Educational aspects of molecular simulation

Pages 157-166 | Received 15 Jun 2006, Accepted 15 Sep 2006, Published online: 04 Dec 2010
 

Abstract

This article addresses some aspects of teaching simulation methods to undergraduates and graduate students. Simulation is increasingly a cross-disciplinary activity, which means that the students who need to learn about simulation methods may have widely differing backgrounds. Also, they may have a wide range of views on what constitutes an interesting application of simulation methods. Almost always, a successful simulation course includes an element of practical, hands-on activity: a balance always needs to be struck between treating the simulation software as a ‘black box’, and becoming bogged down in programming issues. With notebook computers becoming widely available, students often wish to take away the programs to run themselves, and access to raw computer power is not the limiting factor that it once was; on the other hand, the software should be portable and, if possible, free.
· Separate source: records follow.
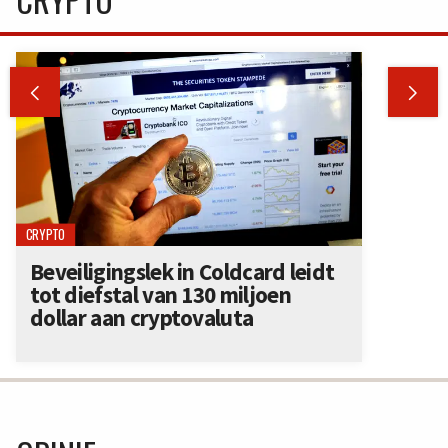


CRYPTO
Beveiligingslek in Coldcard leidt
tot diefstal van 130 miljoen
dollar aan cryptovaluta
Examples will be drawn from the author's experience in three different contexts. (1) An annual simulation summer school for graduate students, run by the UK CCP5 organization, in which practical sessions are combined with an intensive programme of lectures describing the methodology. (2) A molecular modelling module, given as part of a doctoral training centre in the Life Sciences at Warwick, for students who might not have a first degree in the physical sciences. (3) An undergraduate module in Physics at Warwick, also taken by students from other disciplines, teaching high performance computing, visualization, and scripting in the context of a physical application such as Monte Carlo simulation.

Acknowledgements

It is a pleasure to acknowledge the huge contribution made by my colleagues, Dominic Tildesley and Julian Clarke, to the creation and running of the CCP5 Spring School between 1994 and 2001. Bill Smith, and many others too numerous to mention, also gave valuable support over the years. Funding for the school was provided by EPSRC, the Royal Society of Chemistry Statistical Mechanics and Thermodynamics Group, the ESF program SIMU, and EU Marie Curie Actions. The assistance of David Cheung in supervising the MOAC workshops, and John Grime in supervising the HPC course workshops, is gratefully acknowledged. Funding for MOAC, and for the Warwick HEC training centre, was provided by EPSRC. NAMD and VMD were developed by the Theoretical and Computational Biophysics Group in the Beckman Institute for Advanced Science and Technology at the University of Illinois at Urbana-Champaign. The computing facilities for courses at Warwick were provided by the Centre for Scientific Computing of the University of Warwick, with the support of the system administrators Matt Ismail and Jaroslaw Zachwieja, and additional facilities provided by IT Services.